There are a lot of writing issues in the book. There is at least one egregious word misuse in the book. “’It tells me so much about a person,’ the ex-sociopath and forensic psychologist surmised.” That is…. not what surmised means. The word doesn’t make any sense in that sentence, and the sentence becomes gibberish unless you replace that word with ‘said’ or some other synonym for stated. In addition to the word misuse, Laurenston ignores basic sentence structure to the point that I had to re-read various paragraphs several times in order to understand what she was trying to say. This book was put out by Penguin, I expect this kind of crap from self-published books, where the author refused to pay for a decent editor, but not from a book published by a mainstream publishing house. Not cool, Penguin. Not cool at all.

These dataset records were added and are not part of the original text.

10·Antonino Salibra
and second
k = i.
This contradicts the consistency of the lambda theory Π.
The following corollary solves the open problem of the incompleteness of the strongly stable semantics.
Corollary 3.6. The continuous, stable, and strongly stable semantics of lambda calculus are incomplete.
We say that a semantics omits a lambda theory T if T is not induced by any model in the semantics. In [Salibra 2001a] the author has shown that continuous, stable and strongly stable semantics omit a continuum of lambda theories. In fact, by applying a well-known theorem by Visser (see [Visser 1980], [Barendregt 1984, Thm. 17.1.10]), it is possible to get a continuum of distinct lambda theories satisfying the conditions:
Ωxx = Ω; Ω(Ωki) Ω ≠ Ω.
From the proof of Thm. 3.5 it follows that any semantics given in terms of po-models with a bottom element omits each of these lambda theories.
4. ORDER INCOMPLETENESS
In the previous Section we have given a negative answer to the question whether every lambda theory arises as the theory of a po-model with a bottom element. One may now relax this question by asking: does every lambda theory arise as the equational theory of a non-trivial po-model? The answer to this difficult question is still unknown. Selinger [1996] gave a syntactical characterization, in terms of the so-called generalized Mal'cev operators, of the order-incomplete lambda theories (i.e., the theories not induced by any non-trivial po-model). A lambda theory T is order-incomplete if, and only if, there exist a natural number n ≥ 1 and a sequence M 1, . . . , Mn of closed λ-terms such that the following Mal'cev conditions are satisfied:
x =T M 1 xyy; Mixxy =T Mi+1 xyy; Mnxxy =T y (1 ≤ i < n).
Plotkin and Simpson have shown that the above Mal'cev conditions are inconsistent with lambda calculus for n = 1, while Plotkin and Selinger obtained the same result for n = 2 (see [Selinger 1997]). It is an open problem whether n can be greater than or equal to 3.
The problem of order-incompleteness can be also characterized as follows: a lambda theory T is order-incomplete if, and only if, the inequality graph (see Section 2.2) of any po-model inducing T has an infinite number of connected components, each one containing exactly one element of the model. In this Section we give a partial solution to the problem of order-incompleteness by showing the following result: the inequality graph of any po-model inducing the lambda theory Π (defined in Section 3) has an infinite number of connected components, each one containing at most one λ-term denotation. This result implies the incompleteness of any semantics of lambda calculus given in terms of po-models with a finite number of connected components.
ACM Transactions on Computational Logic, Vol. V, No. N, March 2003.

In addition to those basic writing issues, there were several transition jumps throughout the novel, and they just didn’t make any sense. The book is told in third person singular, but who that third person is shifts often and to about twenty or thirty different characters. Sometimes, the shift even happens in the middle of a scene for no reason. It was distracting, made the book hard to follow, and I didn’t enjoy it. What’s really a shame is that this scene shifting is actually done very well, and to great effect, in the first couple of pages of the book. I could see how this could have looked if the book had been given at least three more re-writes, and it annoys me that instead we got jumpy, nonsense, pov jumps for no real reason.

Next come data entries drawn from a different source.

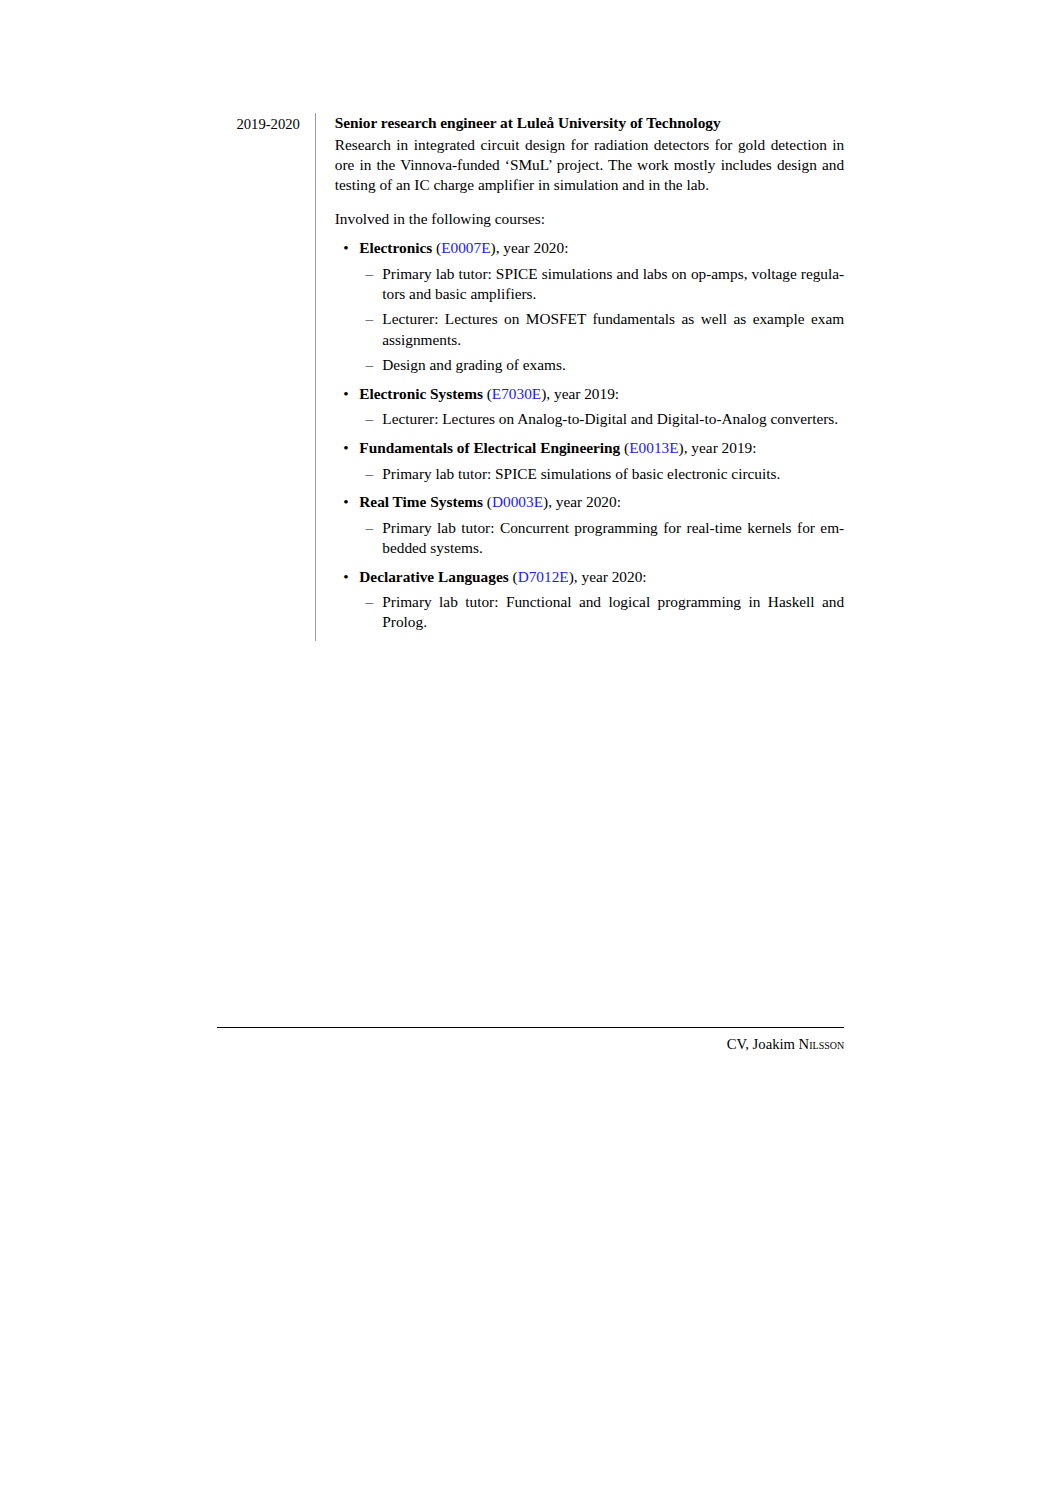2019-2020
Senior research engineer at Luleå University of Technology
Research in integrated circuit design for radiation detectors for gold detection in ore in the Vinnova-funded ‘SMuL’ project. The work mostly includes design and testing of an IC charge amplifier in simulation and in the lab.
Involved in the following courses:
Electronics (E0007E), year 2020:
Primary lab tutor: SPICE simulations and labs on op-amps, voltage regulators and basic amplifiers.
Lecturer: Lectures on MOSFET fundamentals as well as example exam assignments.
Design and grading of exams.
Electronic Systems (E7030E), year 2019:
Lecturer: Lectures on Analog-to-Digital and Digital-to-Analog converters.
Fundamentals of Electrical Engineering (E0013E), year 2019:
Primary lab tutor: SPICE simulations of basic electronic circuits.
Real Time Systems (D0003E), year 2020:
Primary lab tutor: Concurrent programming for real-time kernels for embedded systems.
Declarative Languages (D7012E), year 2020:
Primary lab tutor: Functional and logical programming in Haskell and Prolog.
CV, Joakim Nilsson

Once you look past the writing errors, there’s the characters. No wait, that’s unfair. The caricatures. The one note caricatures. Every female character could be summed up with ‘the bitchy insert-job-tittle-here’. Just putting women in your book isn’t enough if it’s pretty clear from your writing that you actually hate women. The male characters weren’t much better. I’m still not sure how many Raven buddies the male love interest had, because they were interchangeable and forgettable. I was also annoyed at the way characters were awful, awful to those who weren’t in the ‘in crowd’, but were either justified by the narrative or someone we were supposed to laugh at. Miranda Priestly, while awesome in the movie, is not someone you root for. And her actions certainly shouldn’t be justified by the narrative by making her beleaguered assistant a villain.
It’s the last point that really digs into why this book bounced hard off of me. There’s a philosophy behind the book that violence is something to be enjoyed and reveled in, and it’s completely justifiable if the person you’re torturing to death deserves it. Hard pass. Hard, HARD pass. Do I think that people who run dog fighting rings are awful people? Oh yes. Do I think they should be put to death? Hm… maybe, I could be talked into it. Do I think they deserve to be tortured to death while the ‘heroes’ of the book look on and laugh? NOPE. In fact, at that point those characters are no better than the dog fighters. And this kind of scene happens over and over in the book. It’s gross and I find it morally bankrupt.
So yea, not recommended. I did look at the five star reviews, and hilariously many of them mention some of these issues, so obviously YMMV on this one. Those things which bothered me, may not bother you at all.